Decorated initial D

aniel Porter Fordham (1844-1889) was born in Ongar, Essex, in 1844. It is possible that his father, John Porter Fordham was the cornfactor whose property adjoining the maltsters was reported to have been damaged by lightning in the storm of September 1840 (The Times, 19 September: 7). His mother was Martha née Belsham and they were married at the village of Heybridge, near Maldon, about twenty miles from Ongar. on the in April 1838. His father died in 1846 when DPF was aged two, and by 1851 the widowed mother and her four children had moved to Market Hill, Maldon. The household included one servant and one nursemaid. So it is clear that they were not destitute, and perhaps being support by Martha’s family of origin in Heybridge.

At the time of the 1861 census, Fordham was a boarder at a house of Edward Taylor (1831-1908), in Stonegate, York. His occupation is given as "architect pupil" and Taylor himself identified as an architect, so it is reasonable to assume that Fordham had been articled to him – this was the usual route into the profession. In 1871 he is found as an "architect’s clerk" lodging in a house nearer his family again, in Duke Street, Chelmsford, the county town of Essex, presumably in employment in an architect’s office somewhere in the town, perhaps that of the "extremely prolific" and widely respected Frederick Chancellor (1825-1918) (Bettley and Pevsner 57).

By 1872, Fordham had returned north and was employed as an assistant architect in the extensive practice of the noted Chester architect John Douglas (1830-1911) who had a wide range of commissions, including church alterations and additions, and much secular work in Gothic and vernacular styles. In 1881 he was a lodger at 6 Abbey Street, Chester, the home of a glass and china dealer, and his occupation was given as architect’s assistant. Abbey Street led into Abbey Square where (by coincidence) Douglas’s first home and office was also in number 6. This continued to house the architectural practice for the rest of Fordham’s career, though Douglas himself had moved to number 4 by 1872, and subsequently to grander houses.

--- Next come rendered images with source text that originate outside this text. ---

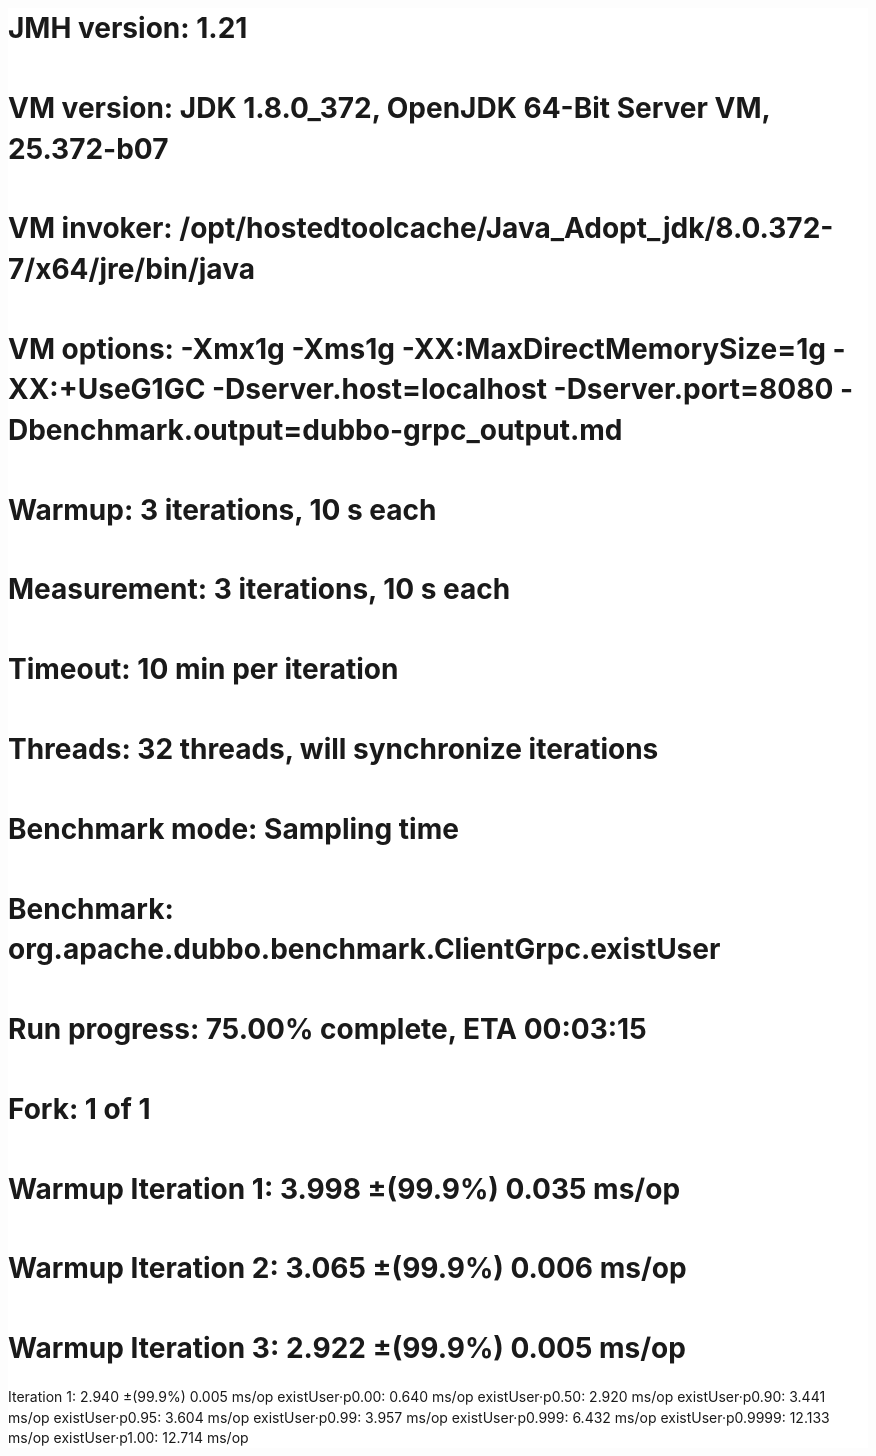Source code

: 
# JMH version: 1.21
# VM version: JDK 1.8.0_372, OpenJDK 64-Bit Server VM, 25.372-b07
# VM invoker: /opt/hostedtoolcache/Java_Adopt_jdk/8.0.372-7/x64/jre/bin/java
# VM options: -Xmx1g -Xms1g -XX:MaxDirectMemorySize=1g -XX:+UseG1GC -Dserver.host=localhost -Dserver.port=8080 -Dbenchmark.output=dubbo-grpc_output.md
# Warmup: 3 iterations, 10 s each
# Measurement: 3 iterations, 10 s each
# Timeout: 10 min per iteration
# Threads: 32 threads, will synchronize iterations
# Benchmark mode: Sampling time
# Benchmark: org.apache.dubbo.benchmark.ClientGrpc.existUser

# Run progress: 75.00% complete, ETA 00:03:15
# Fork: 1 of 1
# Warmup Iteration   1: 3.998 ±(99.9%) 0.035 ms/op
# Warmup Iteration   2: 3.065 ±(99.9%) 0.006 ms/op
# Warmup Iteration   3: 2.922 ±(99.9%) 0.005 ms/op
Iteration   1: 2.940 ±(99.9%) 0.005 ms/op
                 existUser·p0.00:   0.640 ms/op
                 existUser·p0.50:   2.920 ms/op
                 existUser·p0.90:   3.441 ms/op
                 existUser·p0.95:   3.604 ms/op
                 existUser·p0.99:   3.957 ms/op
                 existUser·p0.999:  6.432 ms/op
                 existUser·p0.9999: 12.133 ms/op
                 existUser·p1.00:   12.714 ms/op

In 1884, Fordham was taken into partnership by Douglas and they worked together until Fordham was forced to retire in 1898 due to ill health.

After over a decade working for Douglas, Fordham would have absorbed much of his design style, and it is not possible to distinguish which of the practice’s commissions might have been his responsibility, or indeed even if he was allowed free rein by his senior partner on any of the practice’s projects. In his full-length account of Douglas's career, Edward Hubbard was only able to find some tangential evidence suggesting that he might have been responsible for some of the practice’s work at Port Sunlight.

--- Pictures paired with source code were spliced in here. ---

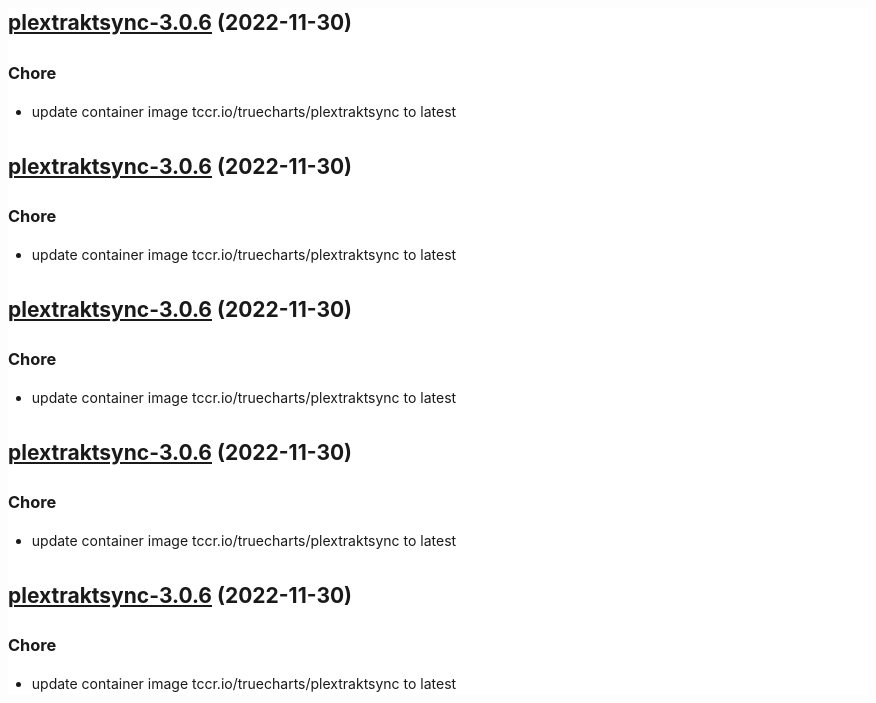 

## [plextraktsync-3.0.6](https://github.com/truecharts/charts/compare/plextraktsync-3.0.4...plextraktsync-3.0.6) (2022-11-30)

### Chore

- update container image tccr.io/truecharts/plextraktsync to latest
  
  


## [plextraktsync-3.0.6](https://github.com/truecharts/charts/compare/plextraktsync-3.0.4...plextraktsync-3.0.6) (2022-11-30)

### Chore

- update container image tccr.io/truecharts/plextraktsync to latest
  
  


## [plextraktsync-3.0.6](https://github.com/truecharts/charts/compare/plextraktsync-3.0.4...plextraktsync-3.0.6) (2022-11-30)

### Chore

- update container image tccr.io/truecharts/plextraktsync to latest
  
  


## [plextraktsync-3.0.6](https://github.com/truecharts/charts/compare/plextraktsync-3.0.4...plextraktsync-3.0.6) (2022-11-30)

### Chore

- update container image tccr.io/truecharts/plextraktsync to latest
  
  


## [plextraktsync-3.0.6](https://github.com/truecharts/charts/compare/plextraktsync-3.0.4...plextraktsync-3.0.6) (2022-11-30)

### Chore

- update container image tccr.io/truecharts/plextraktsync to latest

Fordham was evidently regarded as an excellent pen and ink draughtsmen, and on his retirement was described as an "able partner" (Hubbard 6). His work was probably valued by the practice, as mourning notepaper was used for a time after his death in 1899. Whatever his contributions were, they remain hidden in the shadow of his senior partner who was described by a contemporary as "[a] good architect but a poor hand in accounts" noted for being very tardy in sending out his claims for fees (Hubbard 15). Fordham never married, and his lifestyle seems to have been a less affluent one than Douglas’s, so perhaps he always remained the junior partner.

In 1891 he was living in 19 Raymond Street, Chester with his unmarried sister, Emily Belsham Fordham and one general servant, his occupation being given as an architect. By the end of that decade, he had contracted tuberculosis, resulting in the dissolution of the architectural partnership due to his ill health. Fordham then moved to Bournemouth, presumably in the hope of improving his health, together with his unmarried sister, Emily. He died there in April 1899.

Bibliography

Bettley, James, and Nikolaus Pevsner. Essex. Buildings of England series. New Haven and London: Yale University Press, 2007.

British Library Newspapers.

Census returns for 1851, 1861, 1871, 1881 and 1891.

Douglas and Fordham. Manchester Victorian Architects. Web. 28 November 2025.

Hartwell, Clare, Matthew Hyde, Edward Hubbard and Nikolaus Pevsner. Cheshire. Buildings of England series. New Haven and London: Yale University Press, 2011.

Hubbard, Edward. The Work of John Douglas. Huddersfield: Northern Heritage Publications, 2013. [The significant references to Fordham in Hubbard's book are on pp. 6-7, 15, 146 and 170-1.]